The experiment relies on materials that can change their optical properties in fractions of a second, which could be used in new technologies or to explore fundamental questions in physics.
The original double-slit experiment, performed in 1801 by Thomas Young at the Royal Institution, showed that light acts as a wave. Further experiments, however, showed that light actually behaves as both a wave and as particles – revealing its quantum nature.
These experiments had a profound impact on quantum physics, revealing the dual particle and wave nature of not just light, but other ‘particles’ including electrons, neutrons, and whole atoms.
Now, a team led by Imperial College London physicists has performed the experiment using ‘slits’ in time rather than space. They achieved this by firing light through a material that changes its properties in femtoseconds (quadrillionths of a second), only allowing light to pass through at specific times in quick succession.
Lead researcher Professor Riccardo Sapienza, from the Department of Physics at Imperial, said: “Our experiment reveals more about the fundamental nature of light while serving as a stepping-stone to creating the ultimate materials that can minutely control light in both space and time.”
Details of the experiment are published today in Nature Physics.
[…]
The material the team used was a thin film of indium-tin-oxide, which forms most mobile phone screens. The material had its reflectance changed by lasers on ultrafast timescales, creating the ‘slits’ for light.
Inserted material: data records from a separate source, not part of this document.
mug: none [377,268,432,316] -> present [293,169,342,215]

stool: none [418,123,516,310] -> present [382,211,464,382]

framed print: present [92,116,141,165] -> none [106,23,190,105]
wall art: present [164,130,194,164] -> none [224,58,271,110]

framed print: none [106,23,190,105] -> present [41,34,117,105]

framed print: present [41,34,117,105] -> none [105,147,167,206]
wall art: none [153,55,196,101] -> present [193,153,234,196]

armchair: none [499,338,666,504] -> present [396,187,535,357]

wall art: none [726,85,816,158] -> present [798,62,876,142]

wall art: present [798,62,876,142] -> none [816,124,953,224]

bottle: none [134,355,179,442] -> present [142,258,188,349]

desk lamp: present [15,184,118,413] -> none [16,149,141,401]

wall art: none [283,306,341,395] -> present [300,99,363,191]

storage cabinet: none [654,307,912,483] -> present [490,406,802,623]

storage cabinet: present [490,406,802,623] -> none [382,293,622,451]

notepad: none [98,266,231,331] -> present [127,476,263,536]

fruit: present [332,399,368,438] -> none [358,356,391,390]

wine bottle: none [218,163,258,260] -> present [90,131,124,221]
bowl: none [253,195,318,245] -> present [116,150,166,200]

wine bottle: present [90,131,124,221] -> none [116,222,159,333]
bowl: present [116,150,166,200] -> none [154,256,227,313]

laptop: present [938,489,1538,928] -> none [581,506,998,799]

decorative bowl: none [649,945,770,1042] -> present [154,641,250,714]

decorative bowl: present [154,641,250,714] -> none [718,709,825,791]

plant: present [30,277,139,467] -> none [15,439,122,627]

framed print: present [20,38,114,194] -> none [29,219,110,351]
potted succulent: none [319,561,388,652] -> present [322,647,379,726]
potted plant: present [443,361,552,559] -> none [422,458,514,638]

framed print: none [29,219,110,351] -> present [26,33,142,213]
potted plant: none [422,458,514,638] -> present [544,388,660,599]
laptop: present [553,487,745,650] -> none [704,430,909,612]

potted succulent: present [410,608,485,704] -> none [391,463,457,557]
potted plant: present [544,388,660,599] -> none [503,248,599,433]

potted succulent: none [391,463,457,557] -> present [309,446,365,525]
The material responded much quicker than the team expected to the laser control, varying its reflectivity in a few femtoseconds.
The material is a metamaterial – one that is engineered to have properties not found in nature. Such fine control of light is one of the promises of metamaterials, and when coupled with spatial control, could create new technologies and even analogues for studying fundamental physics phenomena like black holes.
Co-author Professor Sir John Pendry said: “The double time slits experiment opens the door to a whole new spectroscopy capable of resolving the temporal structure of a light pulse on the scale of one period of the radiation.”
The team next want to explore the phenomenon in a ‘time crystal’, which is analogous to an atomic crystal, but where the optical properties vary in time.
Co-author Professor Stefan Maier said: “The concept of time crystals has the potential to lead to ultrafast, parallelized optical switches.”